Has the Company Secretary been abolished?

by Kidd Rapinet on July 30, 2008

The Companies Act 2006 is being brought into force in stages, and is not expected to be fully in force until 1 October 2009. This article looks at the changes that came into force on 6 April 2008.

Company Secretaries

From 6 April 2008 it is optional for a private company whether it has a Company Secretary. Public companies are still obliged to have a Company Secretary (who must be suitably qualified).

If a private company wishes to dispense with having a Company Secretary, it will need to check its Articles of Association. If these make specific reference to it having a Company Secretary (as opposed to just referring to the Secretary’s duties), the Company will need to amend its Articles. Subject to this, the Secretary can just resign (or be removed by a resolution of the Directors) and Form 288b filed at Companies House to confirm the termination of the appointment.

If a private company wishes to continue to have a Company Secretary, it can just continue as before, notifying Companies House of any new appointment.

It will now at last be possible for there to be a “one man” private company, where the same person is sole shareholder and sole director, with no requirement for somebody else to be Company Secretary. Because of this the formalities for the execution of deeds by companies have been amended. Previously two officers had to sign the deed (with or without the Company Seal). As from 6 April one Director can sign a deed in the presence of an independent witness, in the same way as an individual would execute a deed in their own name.

Filing of Accounts

There are a number of changes relating to accounts. Perhaps the most significant is the reduction of the time limit for filing accounts by one month. For accounting periods that begin on or after 6 April 2008, the time period for a private company to file its accounts is reduced from 10 months after the year end to 9 months, and for a public company it is reduced from 7 months after the year end to 6 months.

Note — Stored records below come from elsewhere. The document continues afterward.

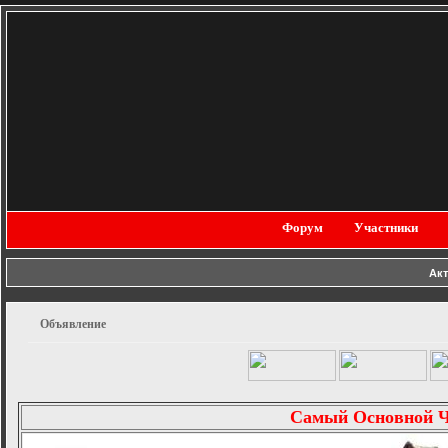
Форум
Участники
Ак
Объявление
Самый Основной 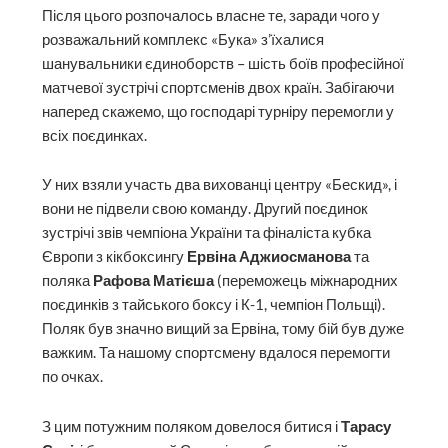
Після цього розпочалось власне те, заради чого у
розважальний комплекс «Бука» з’їхалися
шанувальники єдиноборств – шість боїв професійної
матчевої зустрічі спортсменів двох країн. Забігаючи
наперед скажемо, що господарі турніру перемогли у
всіх поєдинках.
У них взяли участь два вихованці центру «Бескид», і
вони не підвели свою команду. Другий поєдинок
зустрічі звів чемпіона України та фіналіста кубка
Європи з кікбоксингу
Ервіна Аджиосманова
та
поляка
Рафова Матієша
(переможець міжнародних
поєдинків з тайського боксу і К-1, чемпіон Польщі).
Поляк був значно вищий за Ервіна, тому бій був дуже
важким. Та нашому спортсмену вдалося перемогти
по очках.
З цим потужним поляком довелося битися і
Тарасу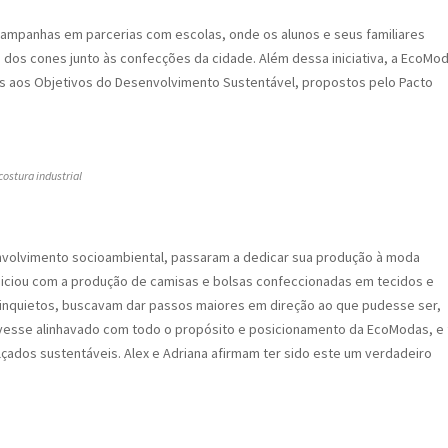
campanhas em parcerias com escolas, onde os alunos e seus familiares
 dos cones junto às confecções da cidade. Além dessa iniciativa, a EcoMo
s aos Objetivos do Desenvolvimento Sustentável, propostos pelo Pacto
ostura industrial
nvolvimento socioambiental, passaram a dedicar sua produção à moda
niciou com a produção de camisas e bolsas confeccionadas em tecidos e
da inquietos, buscavam dar passos maiores em direção ao que pudesse ser,
ivesse alinhavado com todo o propósito e posicionamento da EcoModas, e 
çados sustentáveis. Alex e Adriana afirmam ter sido este um verdadeiro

For example a private company with a year end of 30 April will be able to file its accounts for the year ending 30 April 2008 as late as 28 February 2009. For the year ending 30 April 2009 the deadline will be 31 January 2010.

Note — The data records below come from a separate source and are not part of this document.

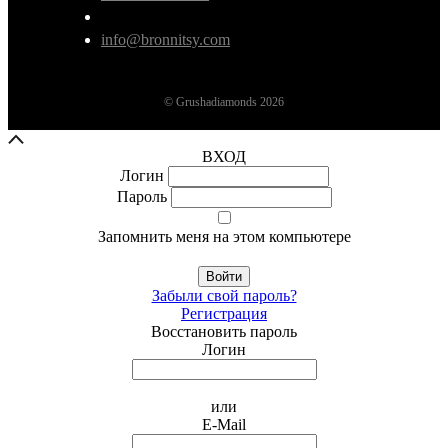
info@bronnitsy.com
© Grushadiamonds 2026
ВХОД
Логин
Пароль
Запомнить меня на этом компьютере
Войти
Забыли свой пароль?
Регистрация
Восстановить пароль
Логин
или
E-Mail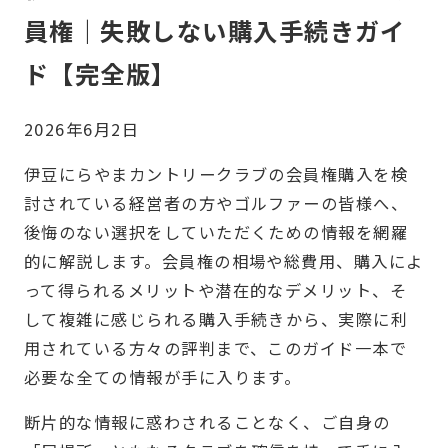
員権｜失敗しない購入手続きガイ
ド【完全版】
2026年6月2日
伊豆にらやまカントリークラブの会員権購入を検
討されている経営者の方やゴルファーの皆様へ、
後悔のない選択をしていただくための情報を網羅
的に解説します。会員権の相場や総費用、購入によ
って得られるメリットや潜在的なデメリット、そ
して複雑に感じられる購入手続きから、実際に利
用されている方々の評判まで、このガイド一本で
必要な全ての情報が手に入ります。
断片的な情報に惑わされることなく、ご自身の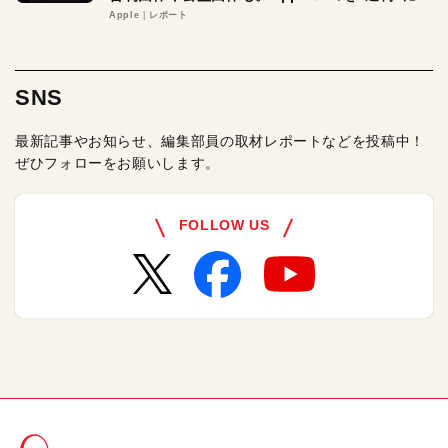
る理由とは
Apple
レポート
SNS
最新記事やお知らせ、編集部員の取材レポートなどを投稿中！
ぜひフォローをお願いします。
FOLLOW US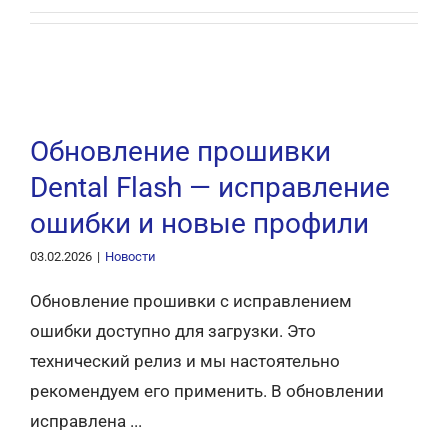
Обновление прошивки
Dental Flash — исправление
ошибки и новые профили
03.02.2026
|
Новости
Обновление прошивки с исправлением
ошибки доступно для загрузки. Это
технический релиз и мы настоятельно
рекомендуем его применить. В обновлении
исправлена ...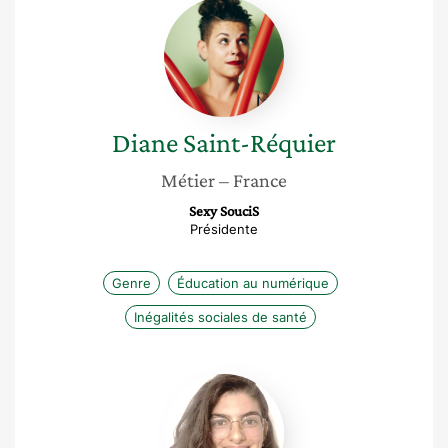
Diane
Saint-
Réquier
Diane
Saint-Réquier
Métier
– France
Sexy SouciS
Présidente
Genre
Éducation au numérique
Inégalités sociales de santé
Déborah
Rouach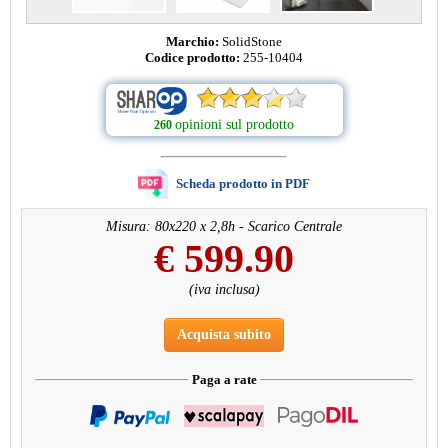
Marchio:
SolidStone
Codice prodotto:
255-10404
opinioni sul prodotto
260
Scheda prodotto in PDF
Misura: 80x220 x 2,8h - Scarico Centrale
€
599.90
(iva inclusa)
Acquista subito
Paga a rate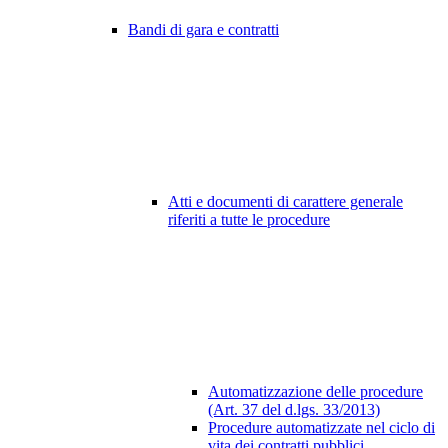
Bandi di gara e contratti
Atti e documenti di carattere generale
riferiti a tutte le procedure
Automatizzazione delle procedure
(Art. 37 del d.lgs. 33/2013)
Procedure automatizzate nel ciclo di
vita dei contratti pubblici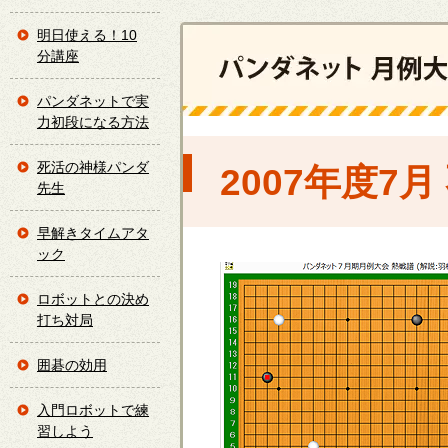
明日使える！10
分講座
パンダネットで実
力初段になる方法
死活の神様パンダ
2007年度7
先生
早解きタイムアタ
ック
ロボットとの決め
打ち対局
囲碁の効用
入門ロボットで練
習しよう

Note also that the “corresponding date” rule for calculating the deadline date has been abolished. Under this rule, for example, a private company with a year end of 28/29 February will have to file its accounts for the year ending 28 February 2009 by 30 November 2009 (not 28 November).

It is important to get these deadlines right, as late filing penalties apply if the accounts are filed late, even by one day. The penalties will therefore now apply as from one month earlier. The amounts have also been increased, and are now doubled for a second offence. In most cases there is of course no real excuse for leaving the filing of accounts so late, but human nature being what it is, many Directors do leave the filing to the deadline.

Other changes relating to accounts include increases in the exemption thresholds which allow the filing of abbreviated accounts, the statutory statements in the accounts now have to refer to the 2006 Act, and the audit report must now be signed by the senior statutory auditor at the audit firm in his own name.

Minimum share capital of public companies

Previously a public company had to have a minimum issued share capital of £50,000, of which at least one quarter (i.e. £12,500) was paid up. A public company is not permitted to borrow or carry on business until it has this minimum paid up capital, and must apply to Companies House for a Certificate of Entitlement to Carry on Business once the capital has been paid up.

As from 6 April 2008, the minimum share capital can be paid up in euros, the equivalent figure to the £50,000 being €65,600. The company would need to have its share capital denominated in euros to take advantage of this.

This is not the adoption of the euro by the UK via the back door, nor (at current exchange rates) is it a cheaper way to pay up the minimum capital. It is simply a way of giving some extra flexibility to public companies, whilst still complying with the relevant EU Directive on capital adequacy of public companies.